### [Instructions for the task]
Write out, word for word, every line in the data below from the one containing "30 129 65.69" to the one containing "192 61 48.00", both of them included.

(Stored items)
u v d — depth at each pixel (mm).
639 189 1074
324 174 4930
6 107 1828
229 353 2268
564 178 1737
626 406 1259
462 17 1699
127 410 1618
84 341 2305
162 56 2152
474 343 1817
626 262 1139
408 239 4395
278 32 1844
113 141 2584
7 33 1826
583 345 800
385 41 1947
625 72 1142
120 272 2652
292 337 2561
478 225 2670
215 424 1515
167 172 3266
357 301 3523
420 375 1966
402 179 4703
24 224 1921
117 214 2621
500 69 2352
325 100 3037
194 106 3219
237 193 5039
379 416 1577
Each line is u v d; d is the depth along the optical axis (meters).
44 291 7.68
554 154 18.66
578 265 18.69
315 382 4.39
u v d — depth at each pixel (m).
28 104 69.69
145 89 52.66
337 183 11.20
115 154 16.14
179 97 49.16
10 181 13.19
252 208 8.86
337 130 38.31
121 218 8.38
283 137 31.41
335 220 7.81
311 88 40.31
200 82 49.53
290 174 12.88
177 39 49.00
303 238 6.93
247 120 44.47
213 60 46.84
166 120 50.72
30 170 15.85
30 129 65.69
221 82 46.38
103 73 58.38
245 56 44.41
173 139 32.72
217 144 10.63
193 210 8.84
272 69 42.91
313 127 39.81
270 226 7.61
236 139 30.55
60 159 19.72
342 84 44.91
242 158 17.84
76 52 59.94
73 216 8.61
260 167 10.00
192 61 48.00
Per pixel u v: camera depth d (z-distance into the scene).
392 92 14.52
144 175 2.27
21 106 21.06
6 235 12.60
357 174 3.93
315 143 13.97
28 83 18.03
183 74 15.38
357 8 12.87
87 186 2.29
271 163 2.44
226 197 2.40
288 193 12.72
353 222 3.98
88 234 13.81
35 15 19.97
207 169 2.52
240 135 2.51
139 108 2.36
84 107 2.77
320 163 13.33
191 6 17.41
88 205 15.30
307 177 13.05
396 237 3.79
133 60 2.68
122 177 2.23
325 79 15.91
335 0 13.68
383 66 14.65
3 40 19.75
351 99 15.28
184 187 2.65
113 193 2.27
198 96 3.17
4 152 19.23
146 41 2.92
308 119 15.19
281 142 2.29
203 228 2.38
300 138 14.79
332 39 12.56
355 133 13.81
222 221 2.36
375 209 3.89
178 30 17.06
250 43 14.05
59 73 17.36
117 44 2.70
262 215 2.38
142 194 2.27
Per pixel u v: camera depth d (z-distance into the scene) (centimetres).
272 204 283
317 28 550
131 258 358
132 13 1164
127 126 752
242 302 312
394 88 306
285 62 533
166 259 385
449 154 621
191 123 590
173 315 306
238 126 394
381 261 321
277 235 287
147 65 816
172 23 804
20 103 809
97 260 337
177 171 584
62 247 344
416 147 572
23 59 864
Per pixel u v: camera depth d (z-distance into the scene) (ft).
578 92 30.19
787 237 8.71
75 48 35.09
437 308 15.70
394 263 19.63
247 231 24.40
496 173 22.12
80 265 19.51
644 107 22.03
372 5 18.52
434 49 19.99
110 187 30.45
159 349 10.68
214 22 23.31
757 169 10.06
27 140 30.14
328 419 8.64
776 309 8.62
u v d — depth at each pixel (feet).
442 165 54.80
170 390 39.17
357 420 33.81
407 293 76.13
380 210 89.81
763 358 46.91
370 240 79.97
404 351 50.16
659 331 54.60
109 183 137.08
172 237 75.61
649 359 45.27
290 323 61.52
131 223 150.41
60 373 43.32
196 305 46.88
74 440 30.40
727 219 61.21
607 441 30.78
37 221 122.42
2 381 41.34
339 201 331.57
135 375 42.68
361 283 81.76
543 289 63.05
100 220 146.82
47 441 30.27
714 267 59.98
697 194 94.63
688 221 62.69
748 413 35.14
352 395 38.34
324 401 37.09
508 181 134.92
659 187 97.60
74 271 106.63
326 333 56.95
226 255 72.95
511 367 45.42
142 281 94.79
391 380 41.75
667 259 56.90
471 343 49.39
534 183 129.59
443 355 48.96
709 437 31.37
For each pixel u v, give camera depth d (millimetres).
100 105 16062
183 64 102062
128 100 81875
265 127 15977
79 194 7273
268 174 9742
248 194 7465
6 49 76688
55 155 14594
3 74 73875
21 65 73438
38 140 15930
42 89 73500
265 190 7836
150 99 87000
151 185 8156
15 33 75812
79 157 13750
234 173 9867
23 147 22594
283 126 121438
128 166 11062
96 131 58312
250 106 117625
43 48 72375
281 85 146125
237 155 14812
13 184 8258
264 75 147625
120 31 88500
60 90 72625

### [Answer to this problem]
30 129 65.69
221 82 46.38
103 73 58.38
245 56 44.41
173 139 32.72
217 144 10.63
193 210 8.84
272 69 42.91
313 127 39.81
270 226 7.61
236 139 30.55
60 159 19.72
342 84 44.91
242 158 17.84
76 52 59.94
73 216 8.61
260 167 10.00
192 61 48.00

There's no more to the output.